Before joining Biztory, I was a fresh graduate in statistics/data science with 5 years of coding on my young shoulders.
R, Python, and in-depth data analysis were my daily cup of tea, and I was delivering my work (and my Ggplot/Matplotlib visualizations) with great enjoyment.
I have never thought of learning Tableau, as I gave for granted that a drag-and-drop tool would not boost the work you can deliver through ‘hardcore’ programming languages, where you can code basically whatever you want.
Little did I know about the other side of the visual BI deal, little did I know about the next level possibilities that this BI tool will open to my work.
After a bit more than a year having my hands on Tableau every day, I can look back and happily share the main points for which Tableau is an amazing tool that will make the life of every analyst easier and way more efficient.
Neuroscience teaches us that the human brain is able to focus on a limited amount of information per time, so it’s no surprise that, when looking for an answer from our data, we make our braincells a favor by limiting the information we display and the number of visualizations to look at.
And here Tableau comes as a magic hand, saving you a bunch of work: not only you can switch the KPIs to display, type of visualization, date granularity, etc., all with a simple click. Beyond that, the chance to add other data and other visualizations in the tooltip allows you to have extra information popping up when hovering on a graph, with Tableau filtering the view on the current selection in an automatic way. These are all great tools to display way more information that you could ever do with a static graph, while keeping the space simple and clear.
This is a short and simple snapshot of how interactive a single dashboard can be, and if you start adding Tableau actions to connect different dashboards, the possibilities are endless.
Data Connections & relative speed
Tableau can connect basically to everything.
The list of available database connections is veeery long, allowing your organization to analyze data stored all over the places (e.g., Microsoft SQL Server, Google Analytics, Salesforce, ...) in the same dashboard, without having to set up API calls. Tableau is well-known to do all this at an incredible speed, optimizing the time necessary to analyze huge amounts of data. Joining different sources is quick and easy, but if you wish to e.g. prepare your data in Alteryx and send it to Tableau, this is also possible, quick, and easy.
Beside this, creating data visualizations is very quick and intuitive in Tableau, and so it is to customize them (colors, labels, axis, ..). If I look back at all the time I spent doing EDA (Exploratory Data Analysis) in R, saving plots one by one, fighting for the right label… sigh, I wish I got to know Tableau before.
a.k.a. share your work with a link
Forget about saving all kinds of different files to send to your colleagues, with a Tableau Server environment you can share your results with a single URL. You can have an URL for Projects, Workbooks, Dashboards, individual visualizations, and even for visualizations already filtered on specific fields as you wish the user to display them.
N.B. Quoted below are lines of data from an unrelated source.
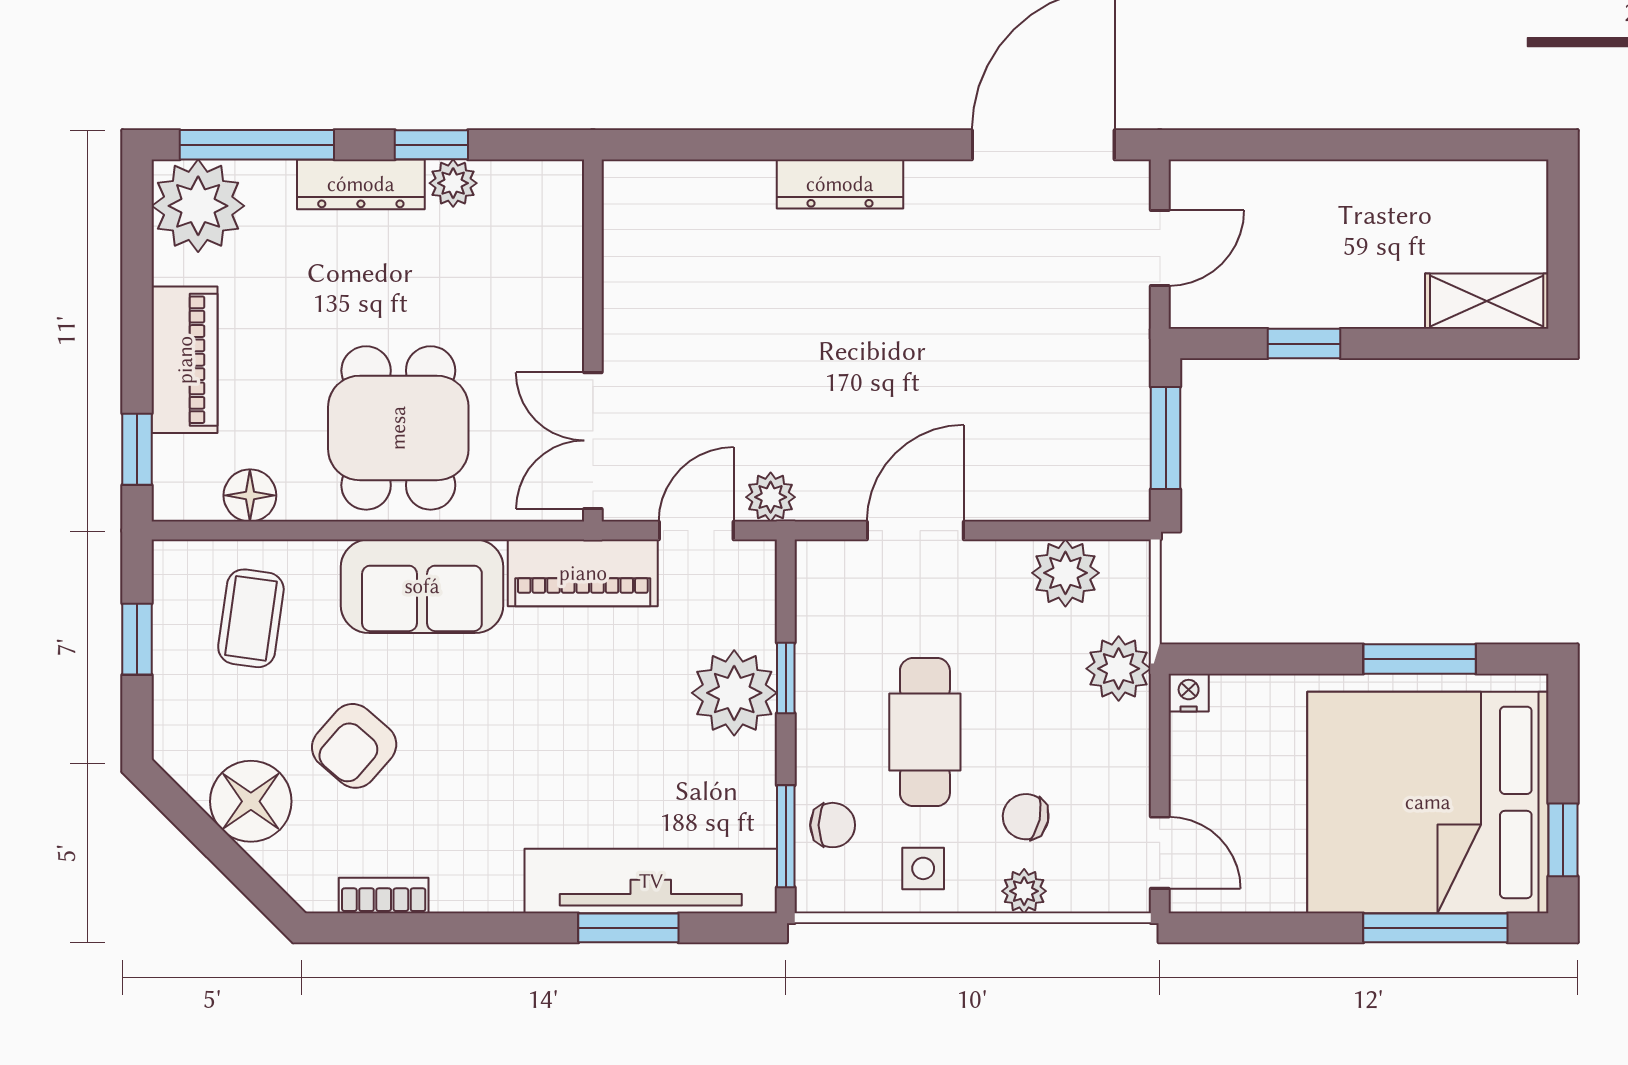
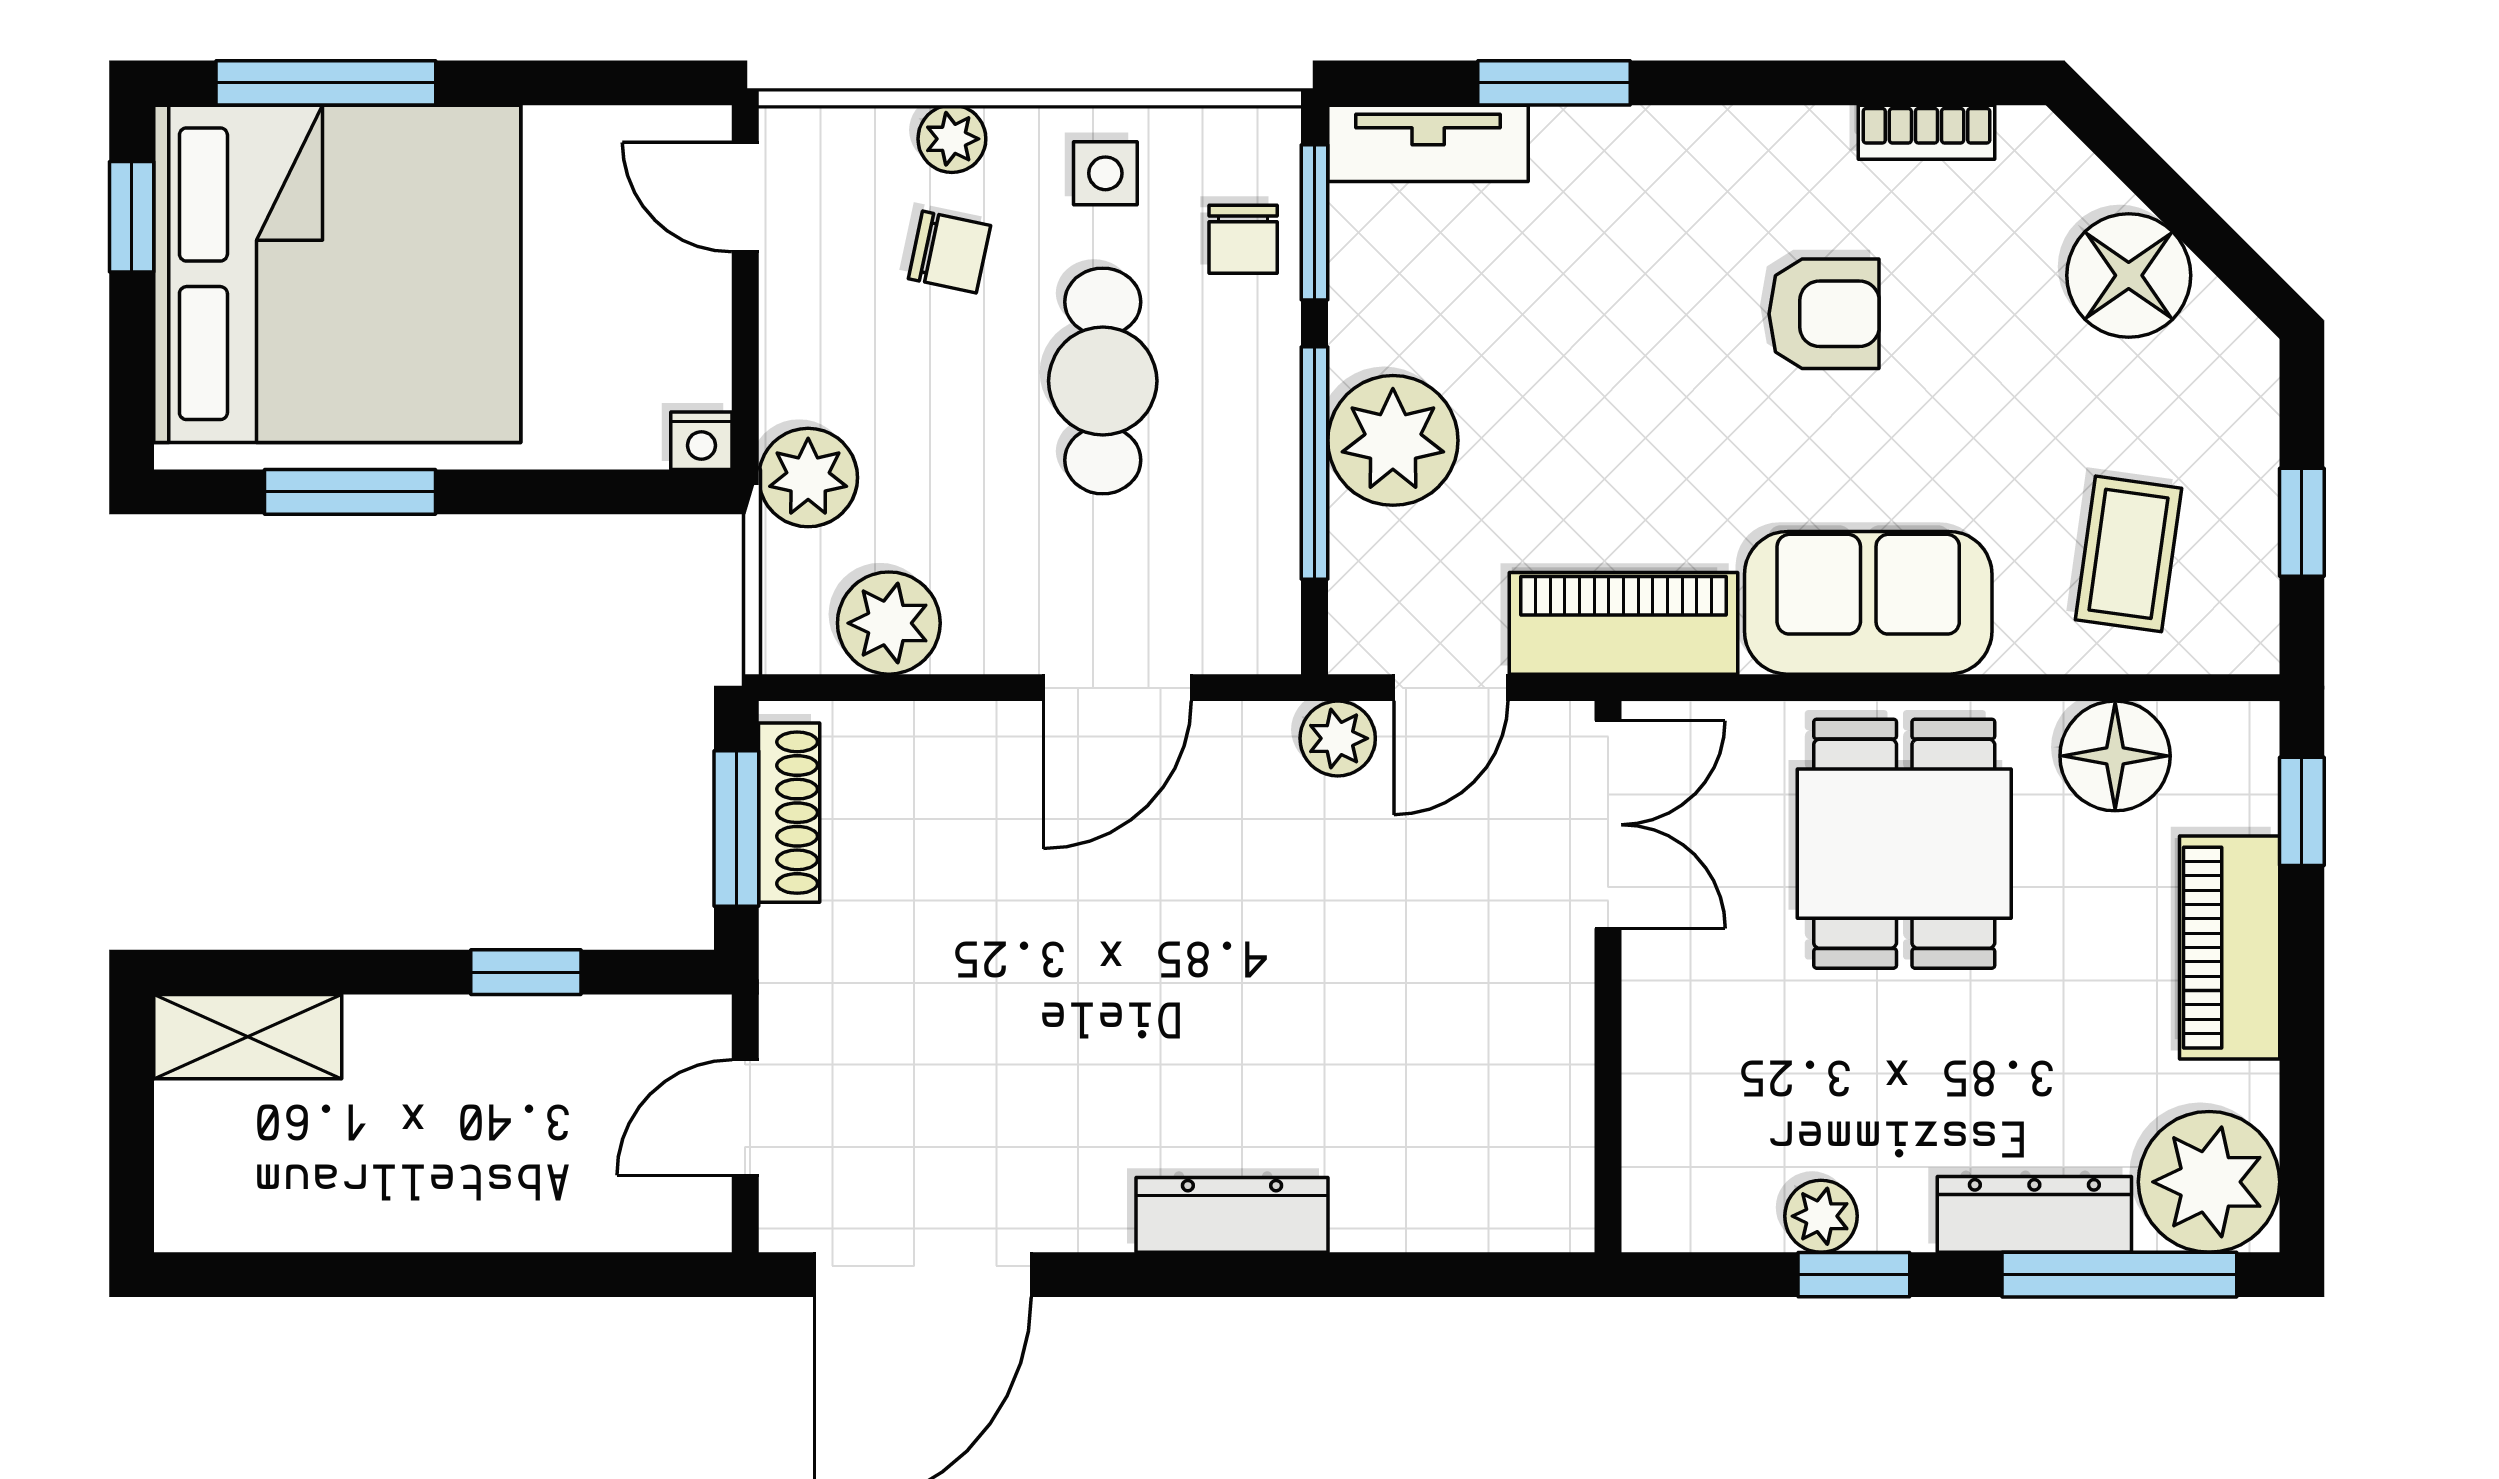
dresser: (361, 184) -> (2034, 1214), moved
shoe rack: (1131, 448) -> (789, 813), added
floor lamp: (250, 495) -> (2115, 756), width x1.38, depth x1.38
window: (786, 678) -> (1315, 463), width x2.17
armchair: (354, 746) -> (1824, 314), moved, turned 49
chair: (833, 825) -> (1243, 239), turned -90
tv unit: (651, 881) -> (1428, 143), width x0.52, depth x0.78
Tableau Server allows you to schedule automatic data refreshes, so you can wake up every morning with updated reports with no effort nor click.
Security implementation in Tableau is an easy win that allows you to control who can open/create/modify dashboards, projects, and even restrict the views to specific rows in your data for different users.
This can be achieved with:
Licenses & Site Roles
Permissions → both for individual users or groups (e.g. Sales team, HR, ..)
Row-Level Security → same dashboard, different people see different parts of the data based on privacy rules
In short, you don’t have to worry about hiding specific data to specific people, Tableau makes it easy to control who can do what.
I’d like to write a whole chapter about many other functionalities, for example about how easy it is to create custom Maps in Tableau thanks to the automatically generated Lat/Long fields and so on, but this post is already long enough, so yes.. I’ll stop here 😀
All these benefits of course cover a part of the data analysis process, so my point is not to switch to Tableau forgetting about all the other tools, but to understand at which step of the process switching, for example, from Python to Tableau, will save you tons of time and make your results more understandable, clear, and.. pretty!
“Ask a silly question and you'll get a silly answer” still holds true, and this is to me one of the top priorities every analyst should have. Tableau is amazing but it will not transform rubbish in roses, always good to keep in mind.